#### EXCERPTED PASSAGE

XMM Abbreviation of X-Ray Multi-Mirror spacecraft, now called NEWTON.
X-ray astronomy Study of energetic processes and extreme physical conditions - high temperatures, winds and accretion disks, neutron stars and black holes. X-rays are generated by several environments: hot gas with a temperature greater than 1,000,000 K will emit radiation through atomic lines and thermal bremsstrahlung; high-energy electrons scattered by low-energy electrons produce X-rays (inverse COMPTON EFFECT); electrons in strong magnetic fields emit SYNCHROTRON RADIATION; and hot stars emit thermal BLACK BODY RADIATION. X-rays are also generated when material such as hydrogen ignites in NUCLEAR REACTIONS. The X-ray wavelength region is around 0.04 to 2.5 nm, but this is more usually expressed as from 0.5 to 30 keV, since X-rays are often measured in energy terms as kilo-electron-volts (keV). Hard X-rays are usually regarded as those in the range 10 keV and above, and soft X-rays lower than 10 keV. Many types of astronomical object emit X-rays, from the Sun, with a CORONA of around 2,000,000 K, to BINARY STARS containing a compact object (see X-RAY BINARY), to galaxies with a supermassive BLACK HOLE at the centre. However, X-rays from astronomical objects cannot be detected from the ground: 10 cm of air at ground-level, or three sheets of paper, will stop 90% of 3-keV X-rays.

########

## WORK TO COMPLETE
1. Turn the paragraph of the astronomy glossary that begins "X-ray astronomy Study of" into a short bulleted list that keeps its main facts.
2. Write the next part of the astronomy glossary, starting after its last sentence.
The listing after this point comes from a separate source, not from the astronomy glossary.

#### SUPPLIED DATA

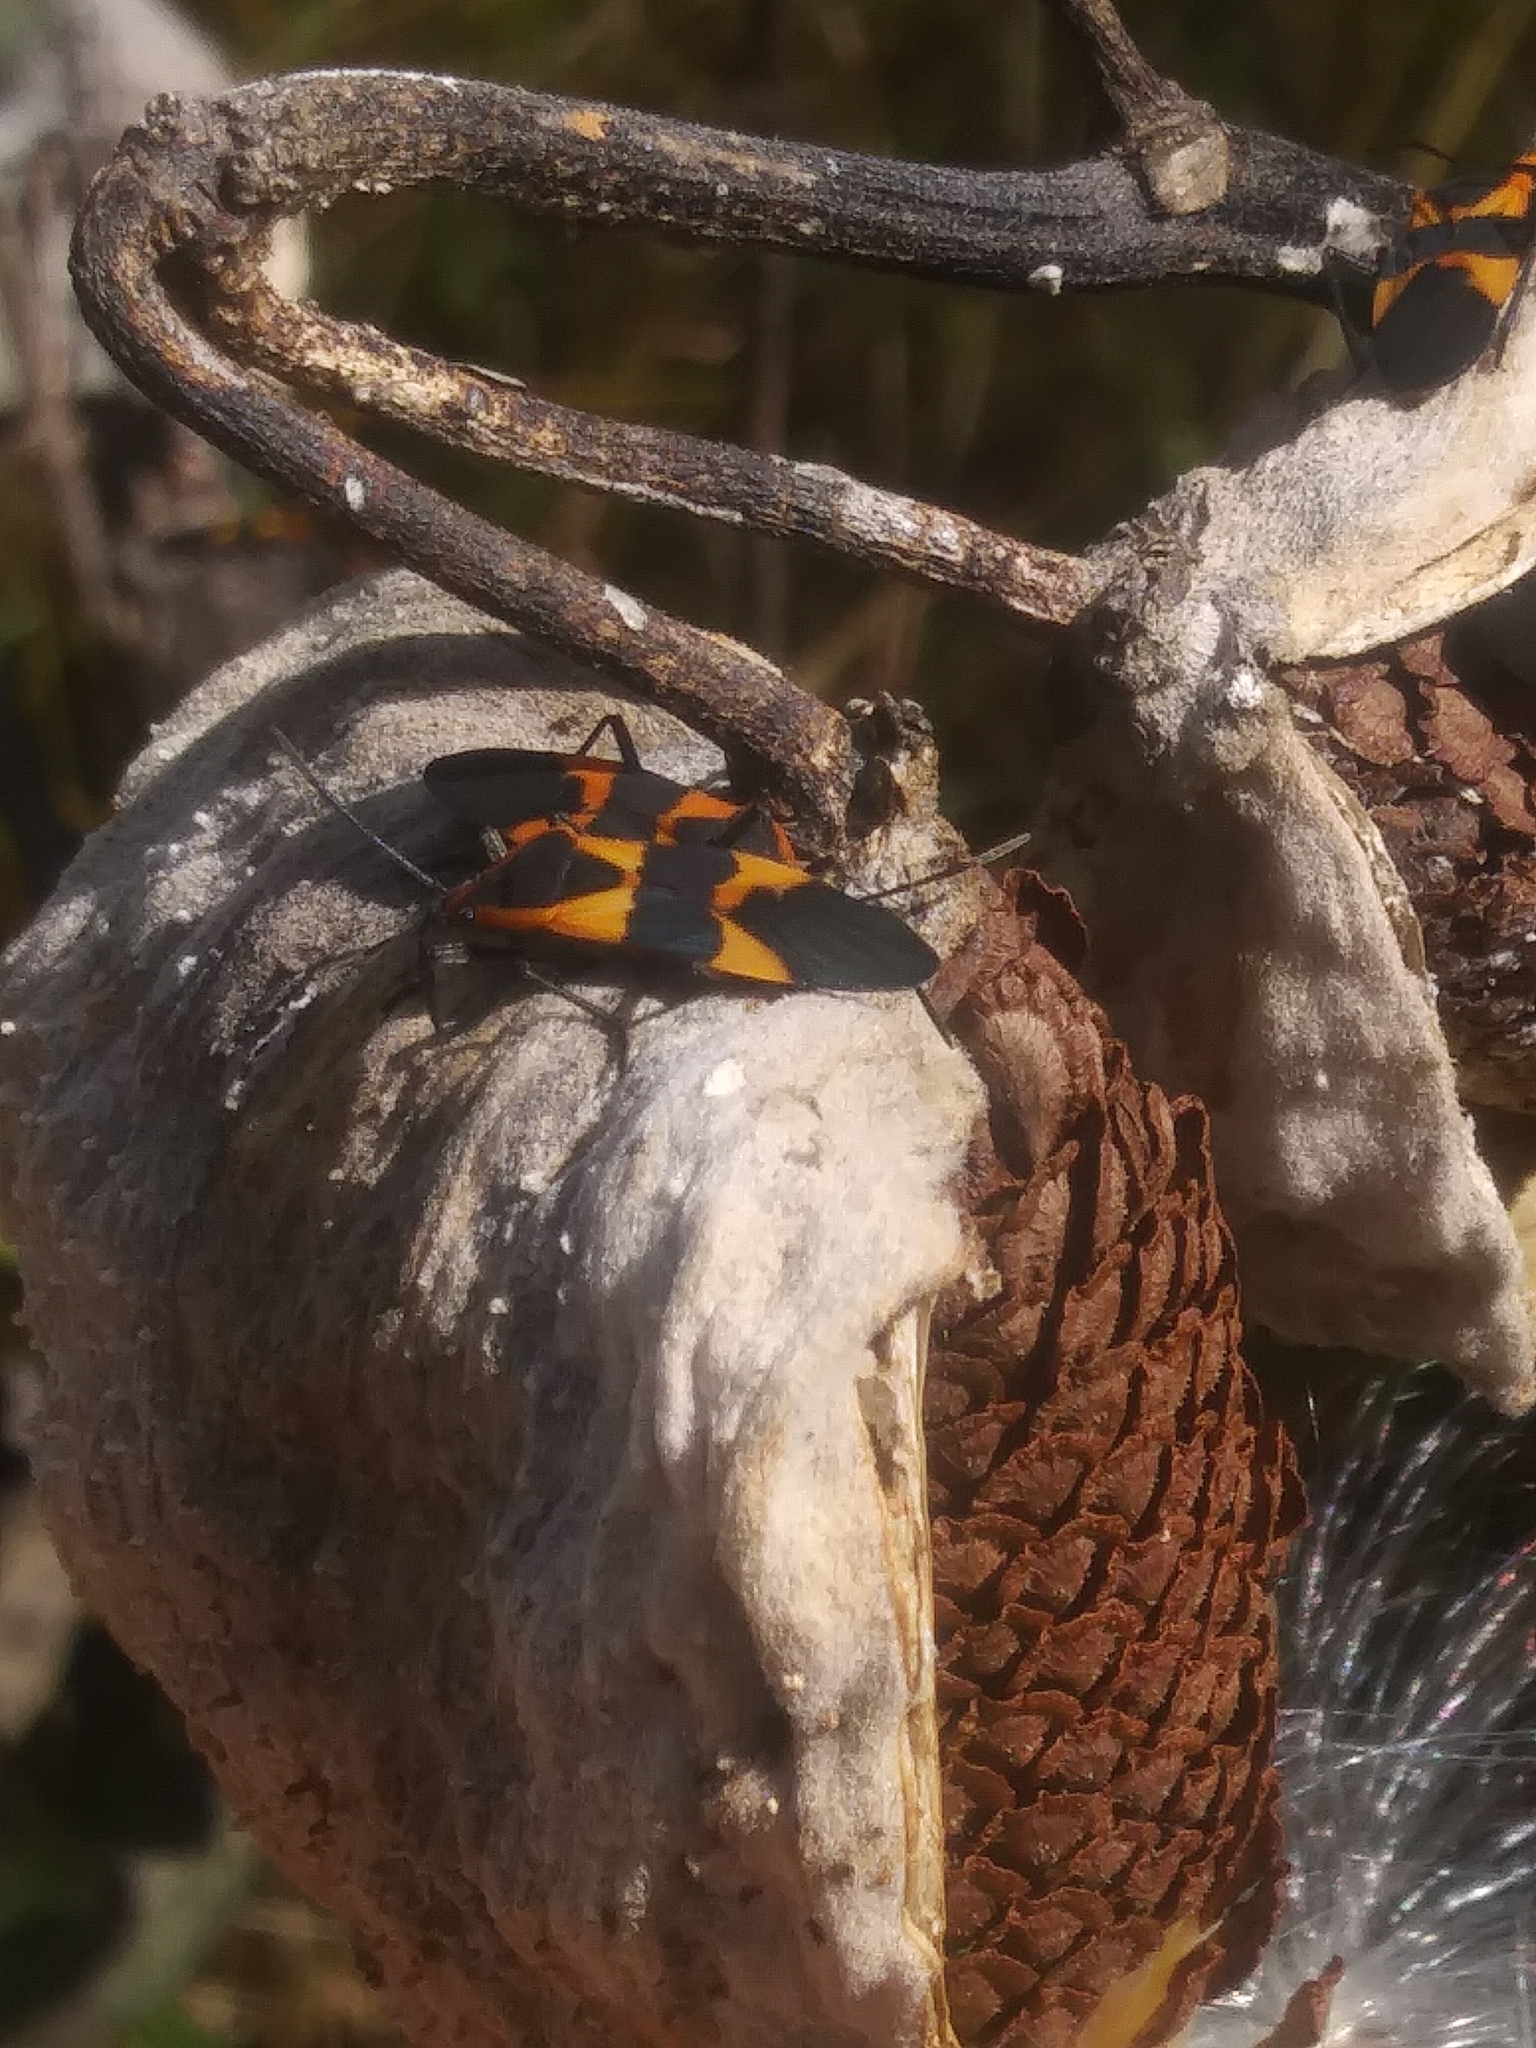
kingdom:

########

## ANSWERS IN ORDER
1.
- X-ray astronomy studies energetic processes and extreme conditions: high temperatures, winds, accretion disks, neutron stars and black holes.
- Sources of X-rays:
  - hot gas above 1,000,000 K, through atomic lines and thermal bremsstrahlung
  - high-energy electrons scattered by low-energy electrons (inverse Compton effect)
  - electrons in strong magnetic fields (synchrotron radiation)
  - hot stars (thermal black body radiation)
  - material such as hydrogen igniting in nuclear reactions
- The range is about 0.04 to 2.5 nm, usually given as 0.5 to 30 keV.
- Hard X-rays are usually 10 keV and above. Soft X-rays are below 10 keV.
- Emitters include the Sun (corona around 2,000,000 K), binary stars with a compact object, and galaxies with a central supermassive black hole.
- X-rays from space can't be detected from the ground. 10 cm of air at ground level, or three sheets of paper, stops 90% of 3-keV X-rays.

2.
X-ray astronomy began in 1949 with the discovery that the Sun emitted X-rays, and the subsequent study of its general properties, by Herbert FRIEDMAN, Burnight and co-workers, using a Geiger counter on a V2 and other sounding rockets. This work, together with that using the UK Ariel I satellite, built and launched by NASA in 1962, established that high-temperature (about 107 K) plasma was created in the corona during solar FLARES. Solar X-ray studies continued through the 1960s and 1970s with several NASA satellites, including the Orbiting Solar Observatory and the SOLAR MAXIMUM MISSION. The Sun is not a strong emitter of X-rays, so it was a major surprise when Riccardo GIACCONI and colleagues discovered a strong X-ray source in the constellation of Scorpius (SCORPIUS X-1) in 1962 using a sounding rocket. By 1970, after some dozens of sounding rocket flights that gave a total exposure of only a few hours, about 50 individual X-ray sources had been discovered, including the CRAB NEBULA, the galaxy CENTAURUS A, the quasar 3C 273, and a diffuse X-ray emission component (the X-ray background), which appeared to be isotropic at energies above 2 keV.
The launching of the UHURU satellite by NASA in 1970 December marked the beginning of a new era for X-ray astronomy. It carried out an all-sky survey resulting in the discovery of more than 400 discrete X-ray sources. More satellites followed, including the UK Ariel V satellite and the NASA COPERNICUS satellite. In 1978 NASA launched the EINSTEIN OBSERVATORY satellite, which carried an X-RAY TELESCOPE with an angular resolution of a few arcseconds. This satellite ushered in a new era in X-ray astronomy. Consisting of a large nested grazing-incidence X-ray telescope, it responded to photons in the 0.1-4 keV energy range. The combination of good angular resolution and high sensitivity led to the discovery of several thousand new X-ray sources during the 2 -year operational life of the satellite. Recent X-ray satellites include EXOSAT launched in 1983, ROSAT in 1990, and CHANDRA and NEWTON, both launched in 1999.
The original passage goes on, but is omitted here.